都麦

男はつらいよの都麦のレビュー・感想・評価

男はつらいよ(1969年製作の映画)
4.3
バカのブス。いやブスのバカ。知性のカケラも感じられないおっぺけペーのロクデナシ。現実にいたらめっちゃ嫌いなタイプ。しっかし終わった頃にこの男を好きになっていた俺がいた。なんだこれは。なんだこの作品は。

俺の中の永遠の三枚目ヒーローはルパン三世だったが、今日その地位が揺らぎ始めた。車寅次郎。こいつはなんなんだ本当に。

ひろしとの口論あたりから、明確にこの人を憎めなくなっていた(最初マジで嫌いだった)。この人には理屈も論理もありゃしない。ただ、さくらと冬子だけには心底優しい。終いには登を故郷へ向かわせようと殴り、泣き、ラーメンを啜り、ほんで登を添い遂げさせ続けたときたらこれはもう男の中の男。
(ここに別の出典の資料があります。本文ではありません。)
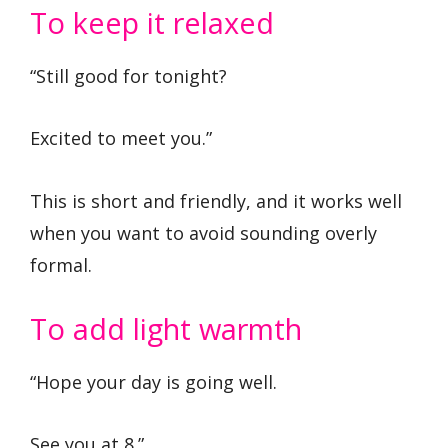
To keep it relaxed
“Still good for tonight?
Excited to meet you.”
This is short and friendly, and it works well
when you want to avoid sounding overly
formal.
To add light warmth
“Hope your day is going well.
See you at 8.”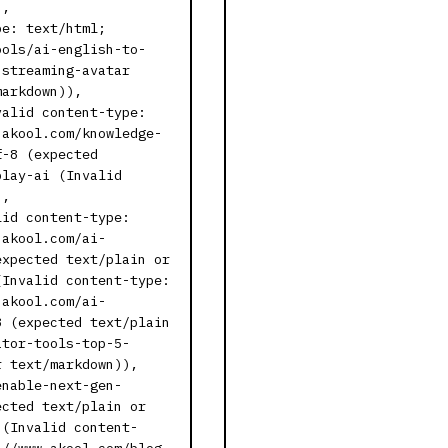
),
pe: text/html;
ools/ai-english-to-
-streaming-avatar
markdown)),
valid content-type:
.akool.com/knowledge-
f-8 (expected
play-ai (Invalid
),
lid content-type:
.akool.com/ai-
expected text/plain or
(Invalid content-type:
.akool.com/ai-
8 (expected text/plain
ator-tools-top-5-
r text/markdown)),
enable-next-gen-
ected text/plain or
 (Invalid content-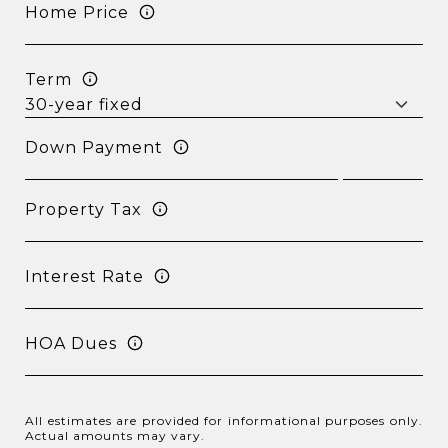
Home Price
Term
Down Payment
Property Tax
Interest Rate
HOA Dues
All estimates are provided for informational purposes only.
Actual amounts may vary.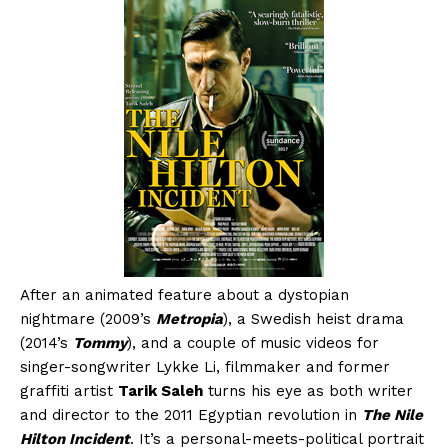
After an animated feature about a dystopian
nightmare (2009’s
Metropia
), a Swedish heist drama
(2014’s
Tommy
), and a couple of music videos for
singer-songwriter Lykke Li, filmmaker and former
graffiti artist
Tarik Saleh
turns his eye as both writer
and director to the 2011 Egyptian revolution in
The Nile
Hilton Incident
. It’s a personal-meets-political portrait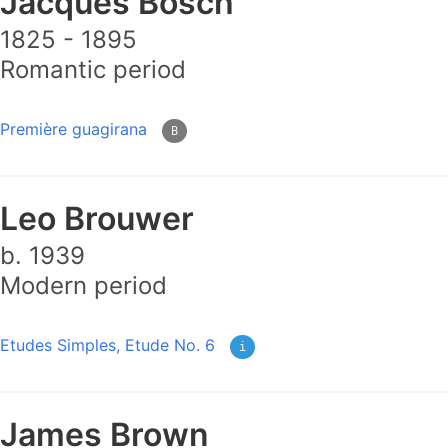
Jacques Bosch
1825 - 1895
Romantic period
Première guagirana
B
Leo Brouwer
b. 1939
Modern period
Etudes Simples, Etude No. 6
i
James Brown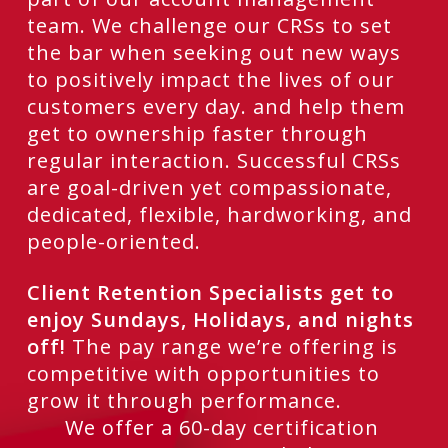
team. We challenge our CRSs to set
the bar when seeking out new ways
to positively impact the lives of our
customers every day. and help them
get to ownership faster through
regular interaction. Successful CRSs
are goal-driven yet compassionate,
dedicated, flexible, hardworking, and
people-oriented.
Client Retention Specialists get to
enjoy Sundays, Holidays, and nights
off!
The pay range we’re offering is
competitive with opportunities to
grow it through performance.
We offer a 60-day certification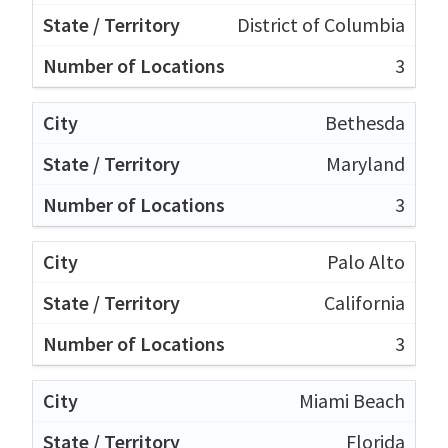
District of Columbia
3
Bethesda
Maryland
3
Palo Alto
California
3
Miami Beach
Florida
バーでアイ・ラブ・ユーを説教してるときの、隣の聞き耳立ててるカップルが一番「モノを言う」目だったこと、自分の耳を疑った「さくら、まくら取ってくれ」、そして「バカだねえ全く、ほんっとバカだよあいつは」のヘビロテ。登の不憫っぷり、ヒロシの父親の名前を誰も読めないこと、ドリフの如く破れる袴。細かい芸がすごいよ。

なんだよぉまったく。ほんっとなんだよぉこれは。

こうして伝説のシリーズについに手を出し始めたわけだが、初手、桜の花びらと葛飾のだだっ広い土手、あの音楽と、満を持してのタイトルイン。名作を、観た。名作を観ました。

今回のヒロイン冬子だが、こういうずるい女に完敗した数だけ男は強くなると思う。